OWL API also can make use of the cz.cvut.jopa.reasonerFactoryClass
parameter - a OWLReasoner
-compatible implementation class has to be specified.
The driver supports SPARQL DL queries by relying on OWL2Query. However, the range of operators implemented is limited.
The OWL API driver uses the snapshot-based transaction isolation strategy, described above.
The RDF4J driver is still referred to as Sesame driver in the code, because it was written against the original Sesame API. However, it has since been modified to use the more recent RDF4J API. But it is still possible to connect to Sesame servers.
Driver configuration parameters with explanation can be found in cz.cvut.kbss.ontodriver.sesame.config.SesameOntoDriverProperties
. Mainly, it is about deciding whether and RDFS forward chaining rule-based reasoner should be used or not.
Supported storages are:
- In-memory - has to be configured via the
cz.cvut.kbss.ontodriver.sesame.use-volatile-storage
property. - RDF4J native store - specify a valid folder on file system and RDF4J will create the necessary binary files (or load the data if they already exist).
- RDF4J server repository - if a URL of remote RDF4J repository is specified, the driver will connect to it.
Since version 0.11.0 it is also possible to pass a path to a repository configuration file (usually TTL) to the driver.
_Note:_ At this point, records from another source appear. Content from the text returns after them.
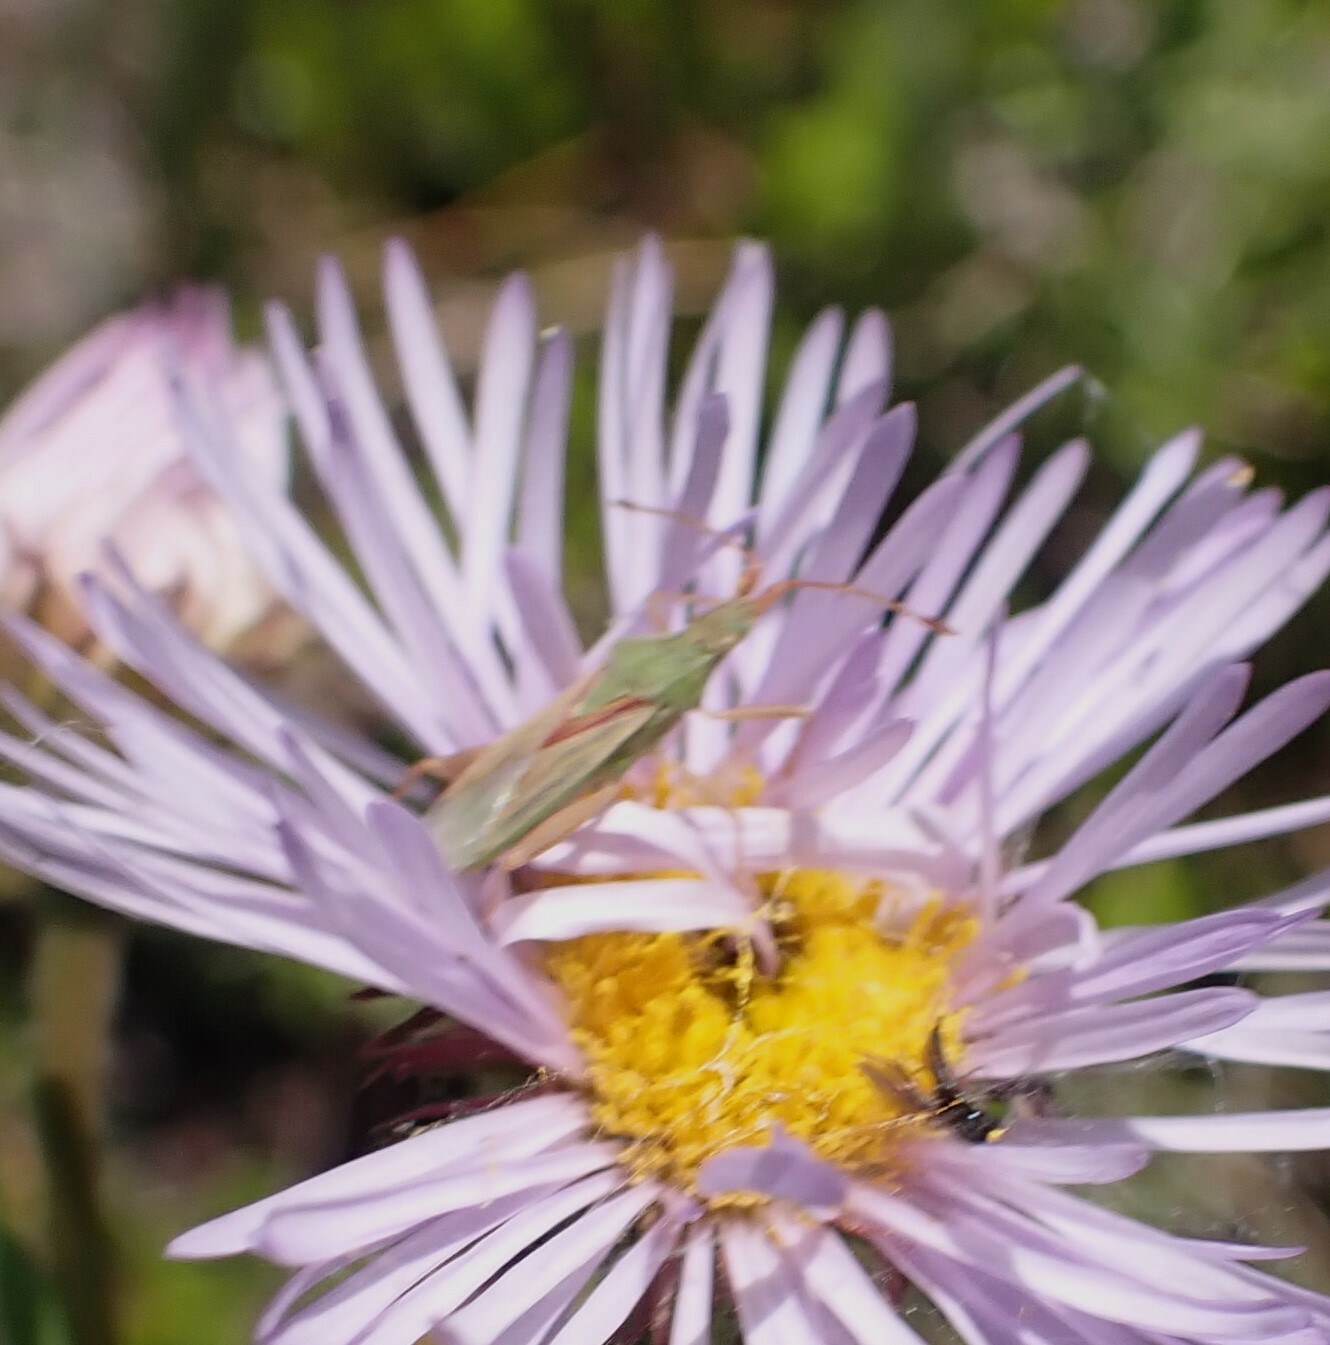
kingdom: Animalia
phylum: Arthropoda
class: Insecta
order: Hemiptera
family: Rhopalidae
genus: Harmostes
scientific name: Harmostes reflexulus
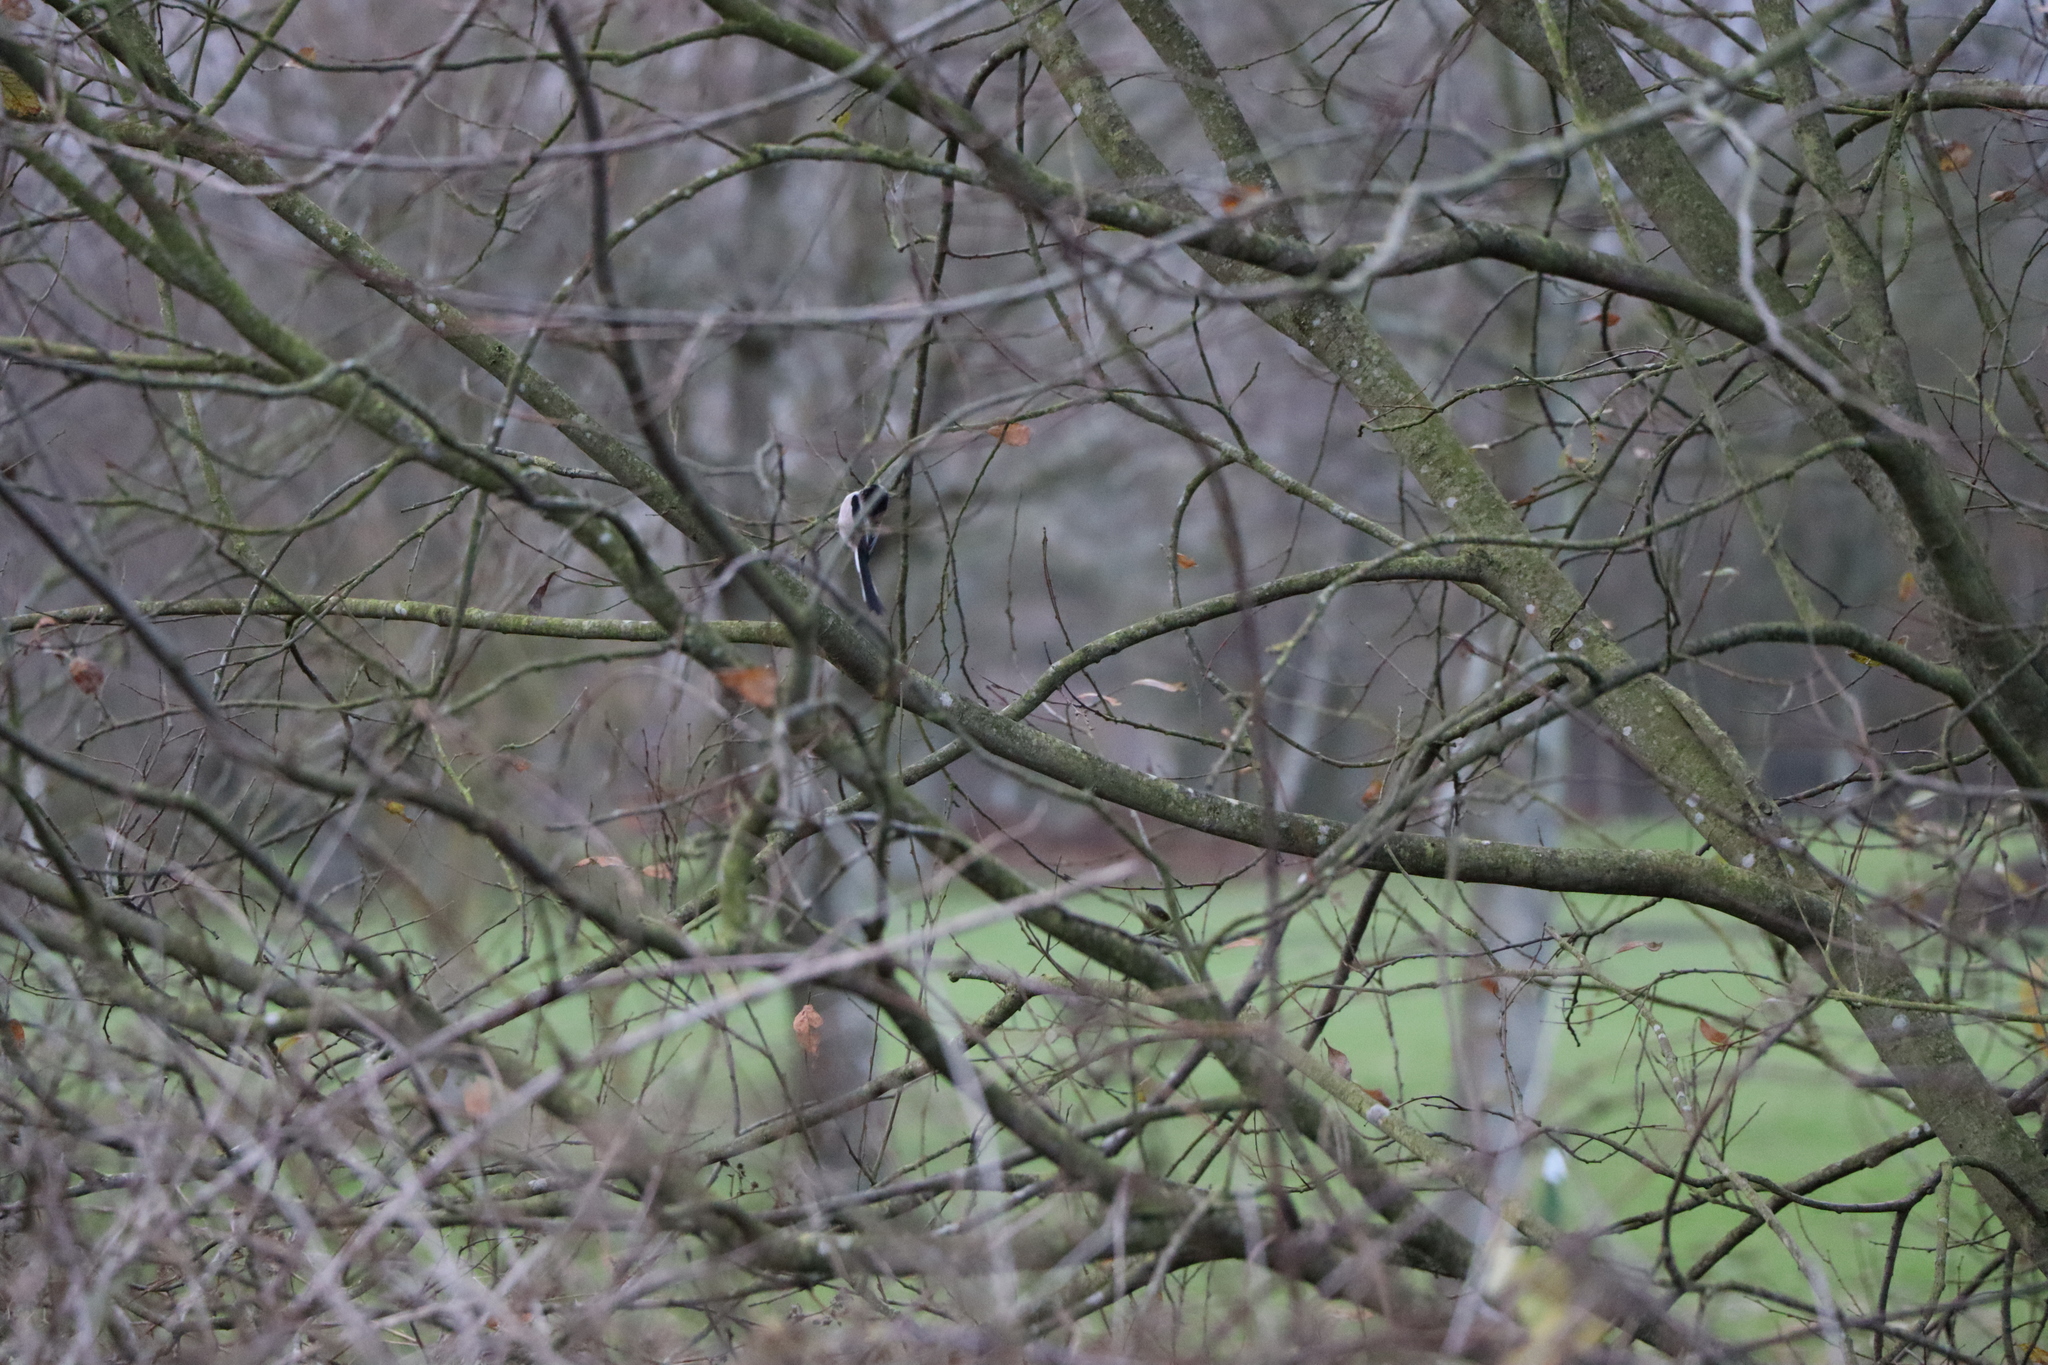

The content of this file is then used to configure the embedded storage (in-memory or local native). This way, a SPIN storage with custom rules can be created in memory or as a local native repository without starting a full-blown RDF4J server.
To exploit this configuration, pass a path to the repository configuration file using the cz.cvut.kbss.ontodriver.sesame.repository-config
property to the driver. The path may be relative or absolute (more is described in Javadoc to the SesameOntoDriverProperties
class). Examples of various repository configuration files can be found in the RDF4J GitHub repository - https://github.com/eclipse/rdf4j/tree/master/repository/api/src/main/resources/org/eclipse/rdf4j/repository/config.
The RDF4J driver uses the read-committed transaction isolation strategy described above.